## REQUIREMENT A:
According to the article on the Big Three automakers, why did the potential deal for General Motors to acquire Chrysler fall through?
## REQUIREMENT B:
Quote the rows from the line with "If you are casting" to the line with "Hanya dapat melakukan", both included, and omit the pictures from your answer.

[by Bill Onasch]
In the November issue of Socialist Action newspaper we wrote about a potential deal for General Motors to acquire Chrysler. That fell through because GM couldn’t put its hands on enough cash..
It turned out their troubles were actually much deeper than previously acknowledged. Plunging sales, downgraded credit ratings, and tanking stock value, was burning through cash reserves at the speed of a California wildfire. The bean counters projected GM would likely be dead broke–with little in the way of credit life lines–by the end of the year. Chrysler was in about the same predicament. Only Ford, while not in great shape, was not in imminent danger.
Still, the Titans of Detroit were not unduly alarmed. If mere lenders and insurance companies could be considered “too big to fail,” getting emergency government rescue programs now funded with over a trillion dollars, surely the iconic Big Three automakers should have no trouble getting another measly 25 billion. Undoubtedly, that’s what their CEOs, decked out in their thousand dollar suits, must have thought as they each swooped in to Washington in their private jets.

## LISTED RECORDS:
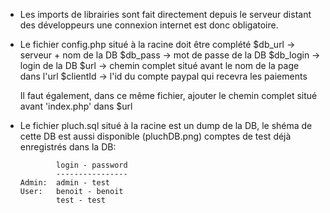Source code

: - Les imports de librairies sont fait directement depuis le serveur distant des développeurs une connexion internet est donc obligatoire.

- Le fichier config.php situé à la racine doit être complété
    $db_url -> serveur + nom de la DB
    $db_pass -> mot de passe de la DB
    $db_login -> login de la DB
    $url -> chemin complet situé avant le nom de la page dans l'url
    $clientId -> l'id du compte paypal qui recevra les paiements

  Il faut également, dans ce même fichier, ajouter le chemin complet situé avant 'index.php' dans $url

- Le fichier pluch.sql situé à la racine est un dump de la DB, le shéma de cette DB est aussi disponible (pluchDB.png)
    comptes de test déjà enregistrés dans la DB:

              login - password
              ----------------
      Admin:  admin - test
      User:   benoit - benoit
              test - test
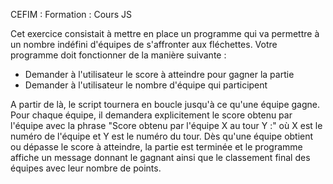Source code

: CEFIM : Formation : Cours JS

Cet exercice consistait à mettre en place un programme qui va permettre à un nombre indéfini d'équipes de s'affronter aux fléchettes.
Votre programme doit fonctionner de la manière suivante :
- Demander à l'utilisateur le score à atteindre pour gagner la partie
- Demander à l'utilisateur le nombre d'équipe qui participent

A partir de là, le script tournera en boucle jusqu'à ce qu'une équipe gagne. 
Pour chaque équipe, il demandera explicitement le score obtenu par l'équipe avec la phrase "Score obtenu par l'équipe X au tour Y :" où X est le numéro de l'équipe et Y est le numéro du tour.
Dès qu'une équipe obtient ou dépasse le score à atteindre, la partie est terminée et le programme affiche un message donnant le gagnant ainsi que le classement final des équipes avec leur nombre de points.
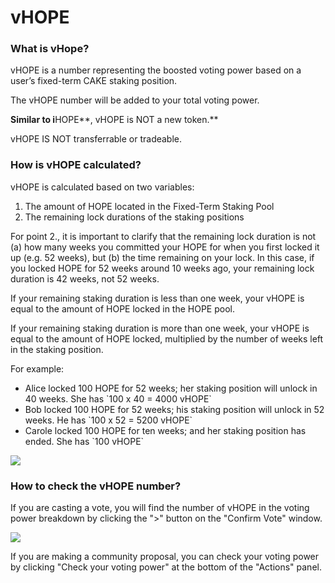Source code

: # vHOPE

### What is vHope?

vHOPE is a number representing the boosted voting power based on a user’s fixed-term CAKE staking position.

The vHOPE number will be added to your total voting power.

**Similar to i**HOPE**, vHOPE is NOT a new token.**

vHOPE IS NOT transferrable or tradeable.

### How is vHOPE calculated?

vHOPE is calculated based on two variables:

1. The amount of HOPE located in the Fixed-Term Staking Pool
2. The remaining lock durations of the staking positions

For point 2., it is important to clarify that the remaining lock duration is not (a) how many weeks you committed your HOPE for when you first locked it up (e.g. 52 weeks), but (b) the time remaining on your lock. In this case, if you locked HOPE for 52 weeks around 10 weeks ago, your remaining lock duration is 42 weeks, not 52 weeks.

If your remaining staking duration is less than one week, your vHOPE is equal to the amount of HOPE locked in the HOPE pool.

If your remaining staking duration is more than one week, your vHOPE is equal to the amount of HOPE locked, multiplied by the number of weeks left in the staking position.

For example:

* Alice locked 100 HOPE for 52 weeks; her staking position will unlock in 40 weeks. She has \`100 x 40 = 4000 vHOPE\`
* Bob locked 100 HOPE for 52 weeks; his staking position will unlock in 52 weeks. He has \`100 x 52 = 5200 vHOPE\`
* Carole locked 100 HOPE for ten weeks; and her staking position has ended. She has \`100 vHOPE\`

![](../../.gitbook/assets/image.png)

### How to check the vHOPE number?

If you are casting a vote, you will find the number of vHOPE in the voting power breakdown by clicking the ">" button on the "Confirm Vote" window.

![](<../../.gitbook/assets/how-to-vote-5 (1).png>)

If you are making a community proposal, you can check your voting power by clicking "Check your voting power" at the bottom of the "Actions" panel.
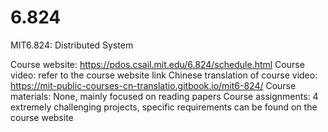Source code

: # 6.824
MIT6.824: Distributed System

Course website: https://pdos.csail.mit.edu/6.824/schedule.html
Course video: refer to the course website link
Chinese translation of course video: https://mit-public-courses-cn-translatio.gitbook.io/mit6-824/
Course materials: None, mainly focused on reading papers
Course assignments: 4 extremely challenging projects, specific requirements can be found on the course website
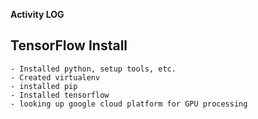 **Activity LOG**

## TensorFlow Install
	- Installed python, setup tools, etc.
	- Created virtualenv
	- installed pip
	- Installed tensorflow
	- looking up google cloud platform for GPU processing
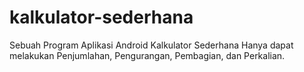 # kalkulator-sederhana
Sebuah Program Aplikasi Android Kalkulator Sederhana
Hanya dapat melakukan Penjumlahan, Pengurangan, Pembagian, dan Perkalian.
...
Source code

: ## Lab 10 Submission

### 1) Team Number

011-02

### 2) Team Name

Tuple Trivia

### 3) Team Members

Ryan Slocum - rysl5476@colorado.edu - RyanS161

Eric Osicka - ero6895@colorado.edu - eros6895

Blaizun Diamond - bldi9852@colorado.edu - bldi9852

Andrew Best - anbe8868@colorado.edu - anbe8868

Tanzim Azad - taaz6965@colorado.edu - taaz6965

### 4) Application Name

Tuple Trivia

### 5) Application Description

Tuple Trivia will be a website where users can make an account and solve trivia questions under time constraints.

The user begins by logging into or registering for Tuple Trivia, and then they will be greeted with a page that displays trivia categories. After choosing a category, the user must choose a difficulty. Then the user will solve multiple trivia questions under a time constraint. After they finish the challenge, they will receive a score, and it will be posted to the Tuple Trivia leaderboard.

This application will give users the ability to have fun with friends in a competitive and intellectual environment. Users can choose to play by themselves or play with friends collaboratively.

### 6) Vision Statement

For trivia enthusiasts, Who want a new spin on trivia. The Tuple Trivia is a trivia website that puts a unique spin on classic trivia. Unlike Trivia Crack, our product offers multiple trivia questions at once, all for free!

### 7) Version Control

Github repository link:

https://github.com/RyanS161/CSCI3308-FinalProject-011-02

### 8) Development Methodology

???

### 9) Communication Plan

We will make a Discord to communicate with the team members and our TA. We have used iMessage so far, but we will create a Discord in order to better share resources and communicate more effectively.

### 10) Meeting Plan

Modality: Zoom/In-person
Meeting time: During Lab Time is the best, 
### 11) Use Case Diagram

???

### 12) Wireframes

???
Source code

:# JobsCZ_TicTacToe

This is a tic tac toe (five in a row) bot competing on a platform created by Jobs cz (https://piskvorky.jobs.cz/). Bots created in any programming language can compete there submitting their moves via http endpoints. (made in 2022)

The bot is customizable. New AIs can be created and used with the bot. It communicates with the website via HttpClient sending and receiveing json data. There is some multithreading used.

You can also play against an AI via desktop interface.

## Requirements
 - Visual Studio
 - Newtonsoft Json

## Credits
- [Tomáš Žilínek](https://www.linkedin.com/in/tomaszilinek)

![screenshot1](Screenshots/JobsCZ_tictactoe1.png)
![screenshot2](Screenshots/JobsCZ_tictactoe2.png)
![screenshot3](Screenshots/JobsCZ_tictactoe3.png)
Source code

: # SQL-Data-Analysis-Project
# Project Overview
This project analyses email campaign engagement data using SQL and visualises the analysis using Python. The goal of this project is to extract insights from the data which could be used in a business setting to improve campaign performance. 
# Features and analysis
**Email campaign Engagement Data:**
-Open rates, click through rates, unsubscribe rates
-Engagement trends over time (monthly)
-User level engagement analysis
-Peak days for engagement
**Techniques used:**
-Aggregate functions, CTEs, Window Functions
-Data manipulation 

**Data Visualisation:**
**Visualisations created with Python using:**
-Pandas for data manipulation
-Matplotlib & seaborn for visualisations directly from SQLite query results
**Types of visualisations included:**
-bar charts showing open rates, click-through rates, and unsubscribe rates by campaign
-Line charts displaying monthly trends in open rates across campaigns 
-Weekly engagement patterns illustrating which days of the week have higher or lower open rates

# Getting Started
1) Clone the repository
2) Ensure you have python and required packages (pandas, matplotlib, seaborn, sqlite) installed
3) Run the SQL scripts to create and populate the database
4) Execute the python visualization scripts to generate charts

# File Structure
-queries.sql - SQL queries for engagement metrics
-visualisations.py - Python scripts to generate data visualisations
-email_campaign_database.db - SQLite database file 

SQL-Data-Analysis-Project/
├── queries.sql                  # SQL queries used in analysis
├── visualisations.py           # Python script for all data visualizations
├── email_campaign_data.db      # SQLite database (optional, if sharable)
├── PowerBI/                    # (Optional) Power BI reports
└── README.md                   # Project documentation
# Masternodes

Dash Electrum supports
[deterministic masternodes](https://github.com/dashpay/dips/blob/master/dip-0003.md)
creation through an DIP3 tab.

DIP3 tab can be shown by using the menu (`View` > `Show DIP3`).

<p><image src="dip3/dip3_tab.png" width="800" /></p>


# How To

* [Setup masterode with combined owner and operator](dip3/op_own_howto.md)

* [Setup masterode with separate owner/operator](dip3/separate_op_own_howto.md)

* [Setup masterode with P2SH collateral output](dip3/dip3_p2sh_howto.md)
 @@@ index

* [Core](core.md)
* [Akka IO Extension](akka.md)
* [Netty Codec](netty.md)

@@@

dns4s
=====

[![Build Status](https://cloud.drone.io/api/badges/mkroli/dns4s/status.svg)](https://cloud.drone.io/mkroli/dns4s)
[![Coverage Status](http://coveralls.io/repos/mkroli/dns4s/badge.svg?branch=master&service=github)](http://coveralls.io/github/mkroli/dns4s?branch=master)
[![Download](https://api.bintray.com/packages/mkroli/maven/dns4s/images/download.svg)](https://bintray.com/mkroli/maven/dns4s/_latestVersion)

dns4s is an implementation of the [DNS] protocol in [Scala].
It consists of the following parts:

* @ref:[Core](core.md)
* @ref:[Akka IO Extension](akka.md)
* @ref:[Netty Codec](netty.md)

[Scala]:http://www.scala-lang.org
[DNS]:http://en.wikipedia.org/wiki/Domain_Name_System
...
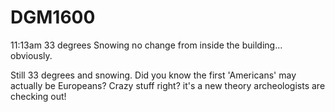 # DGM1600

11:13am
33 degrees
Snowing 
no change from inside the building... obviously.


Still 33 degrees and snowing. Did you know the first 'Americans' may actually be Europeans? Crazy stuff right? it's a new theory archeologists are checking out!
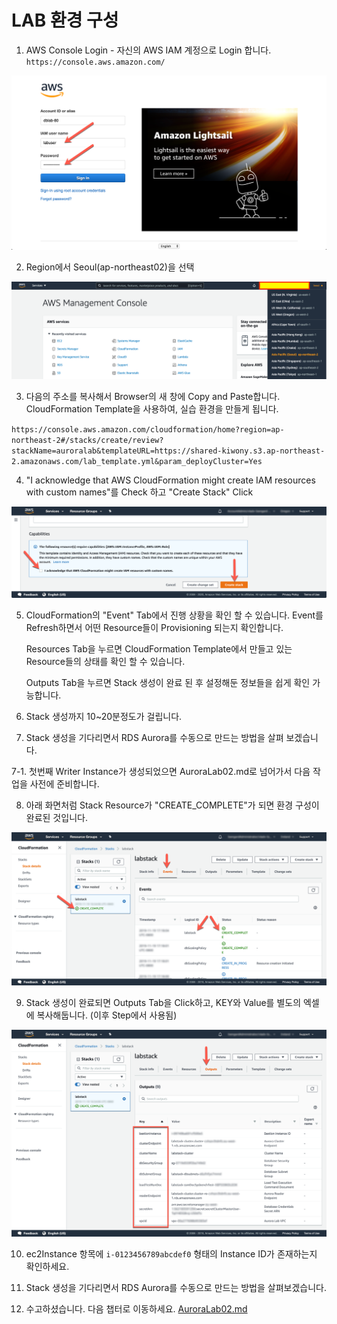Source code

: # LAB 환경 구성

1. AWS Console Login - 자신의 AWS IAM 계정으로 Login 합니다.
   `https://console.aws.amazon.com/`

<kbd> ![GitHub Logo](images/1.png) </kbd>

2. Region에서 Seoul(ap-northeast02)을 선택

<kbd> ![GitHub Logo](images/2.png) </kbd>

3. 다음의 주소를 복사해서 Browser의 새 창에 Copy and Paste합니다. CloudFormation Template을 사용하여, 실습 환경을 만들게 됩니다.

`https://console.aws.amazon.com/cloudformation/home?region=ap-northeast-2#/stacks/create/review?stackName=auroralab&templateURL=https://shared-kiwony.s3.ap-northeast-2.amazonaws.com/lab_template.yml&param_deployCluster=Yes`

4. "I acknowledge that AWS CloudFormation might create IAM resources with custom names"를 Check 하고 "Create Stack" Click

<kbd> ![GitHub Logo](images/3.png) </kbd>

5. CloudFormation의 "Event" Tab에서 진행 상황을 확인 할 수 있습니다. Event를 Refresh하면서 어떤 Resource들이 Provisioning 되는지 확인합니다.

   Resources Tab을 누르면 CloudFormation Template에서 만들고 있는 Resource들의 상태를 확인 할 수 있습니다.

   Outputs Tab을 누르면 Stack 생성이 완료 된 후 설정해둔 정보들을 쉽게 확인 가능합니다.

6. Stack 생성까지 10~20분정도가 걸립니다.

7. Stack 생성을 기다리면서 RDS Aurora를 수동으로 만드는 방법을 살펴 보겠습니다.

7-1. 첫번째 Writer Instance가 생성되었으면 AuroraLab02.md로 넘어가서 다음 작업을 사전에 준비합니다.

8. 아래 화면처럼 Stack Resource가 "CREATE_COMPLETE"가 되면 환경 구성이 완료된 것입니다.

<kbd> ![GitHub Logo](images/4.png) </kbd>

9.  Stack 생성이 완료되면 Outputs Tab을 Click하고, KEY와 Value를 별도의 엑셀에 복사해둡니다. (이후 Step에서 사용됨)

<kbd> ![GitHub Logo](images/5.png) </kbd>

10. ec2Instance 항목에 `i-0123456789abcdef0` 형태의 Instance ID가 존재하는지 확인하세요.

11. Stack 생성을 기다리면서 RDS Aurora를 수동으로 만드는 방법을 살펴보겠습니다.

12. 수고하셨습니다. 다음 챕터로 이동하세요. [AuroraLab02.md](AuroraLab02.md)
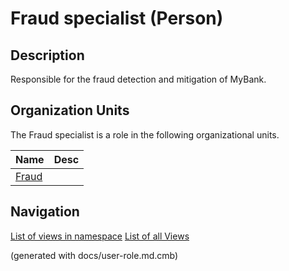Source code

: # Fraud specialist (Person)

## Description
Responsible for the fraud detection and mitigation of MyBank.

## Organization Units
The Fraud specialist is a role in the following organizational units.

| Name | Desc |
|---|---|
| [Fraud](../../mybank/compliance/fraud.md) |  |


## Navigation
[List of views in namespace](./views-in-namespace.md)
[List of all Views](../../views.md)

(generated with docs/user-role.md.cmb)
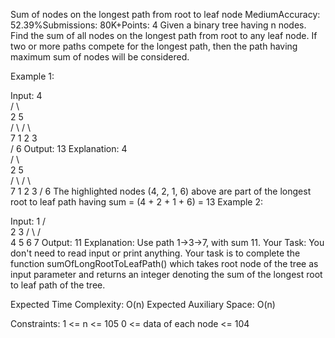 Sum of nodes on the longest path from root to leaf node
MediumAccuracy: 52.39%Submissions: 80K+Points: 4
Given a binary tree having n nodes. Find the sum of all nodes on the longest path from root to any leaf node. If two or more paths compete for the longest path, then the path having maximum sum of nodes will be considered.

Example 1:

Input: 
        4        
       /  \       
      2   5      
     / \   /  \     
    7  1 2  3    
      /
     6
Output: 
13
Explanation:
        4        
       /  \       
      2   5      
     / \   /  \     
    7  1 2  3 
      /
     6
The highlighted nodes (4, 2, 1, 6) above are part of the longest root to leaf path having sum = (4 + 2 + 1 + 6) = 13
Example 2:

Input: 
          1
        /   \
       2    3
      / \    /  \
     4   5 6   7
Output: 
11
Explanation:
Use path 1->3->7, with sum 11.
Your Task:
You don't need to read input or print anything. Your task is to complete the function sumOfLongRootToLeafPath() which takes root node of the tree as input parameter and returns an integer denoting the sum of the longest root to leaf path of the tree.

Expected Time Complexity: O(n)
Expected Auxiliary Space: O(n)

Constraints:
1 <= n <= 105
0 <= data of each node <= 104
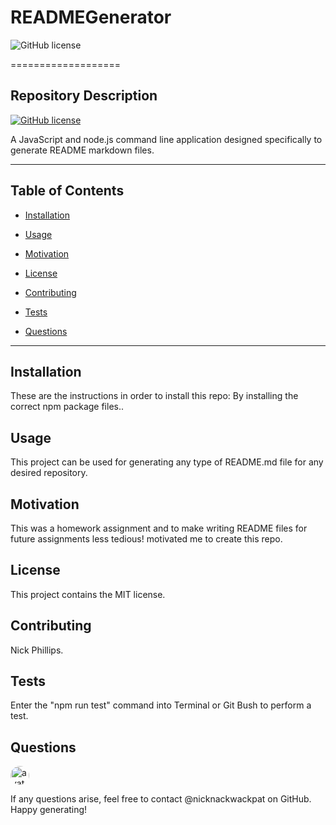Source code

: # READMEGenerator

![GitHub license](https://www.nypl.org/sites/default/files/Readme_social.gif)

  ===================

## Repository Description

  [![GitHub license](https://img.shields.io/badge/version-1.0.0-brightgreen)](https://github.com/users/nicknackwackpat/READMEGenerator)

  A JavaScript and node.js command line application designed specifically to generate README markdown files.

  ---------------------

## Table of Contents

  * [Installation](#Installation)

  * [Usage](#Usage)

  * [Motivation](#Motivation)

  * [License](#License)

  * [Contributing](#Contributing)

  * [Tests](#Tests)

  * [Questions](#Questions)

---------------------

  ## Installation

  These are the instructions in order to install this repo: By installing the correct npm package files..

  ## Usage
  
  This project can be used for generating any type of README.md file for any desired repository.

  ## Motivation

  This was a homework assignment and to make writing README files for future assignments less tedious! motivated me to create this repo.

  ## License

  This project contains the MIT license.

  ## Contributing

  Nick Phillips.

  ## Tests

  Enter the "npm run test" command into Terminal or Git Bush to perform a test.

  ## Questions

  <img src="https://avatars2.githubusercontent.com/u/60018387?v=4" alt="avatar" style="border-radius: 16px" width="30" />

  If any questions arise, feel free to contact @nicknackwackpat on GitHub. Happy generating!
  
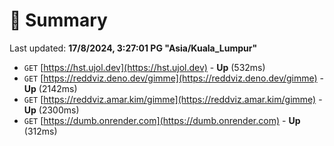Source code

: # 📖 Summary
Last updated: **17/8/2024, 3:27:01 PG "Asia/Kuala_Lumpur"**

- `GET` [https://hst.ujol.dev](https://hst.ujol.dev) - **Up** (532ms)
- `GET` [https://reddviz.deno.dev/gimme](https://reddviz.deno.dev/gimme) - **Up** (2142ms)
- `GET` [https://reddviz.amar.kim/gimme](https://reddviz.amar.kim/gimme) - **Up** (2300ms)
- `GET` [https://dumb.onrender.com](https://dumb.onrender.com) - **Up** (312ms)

## EXERCISE RESULT A:
General Motors couldn't put its hands on enough cash.

## EXERCISE RESULT B:
If you are casting a vote, you will find the number of vHOPE in the voting power breakdown by clicking the ">" button on the "Confirm Vote" window.

![](<../../.gitbook/assets/how-to-vote-5 (1).png>)

If you are making a community proposal, you can check your voting power by clicking "Check your voting power" at the bottom of the "Actions" panel.
Source code

: # 6.824
MIT6.824: Distributed System

Course website: https://pdos.csail.mit.edu/6.824/schedule.html
Course video: refer to the course website link
Chinese translation of course video: https://mit-public-courses-cn-translatio.gitbook.io/mit6-824/
Course materials: None, mainly focused on reading papers
Course assignments: 4 extremely challenging projects, specific requirements can be found on the course website
 **Activity LOG**

## TensorFlow Install
	- Installed python, setup tools, etc.
	- Created virtualenv
	- installed pip
	- Installed tensorflow
	- looking up google cloud platform for GPU processing
 # kalkulator-sederhana
Sebuah Program Aplikasi Android Kalkulator Sederhana
Hanya dapat melakukan Penjumlahan, Pengurangan, Pembagian, dan Perkalian.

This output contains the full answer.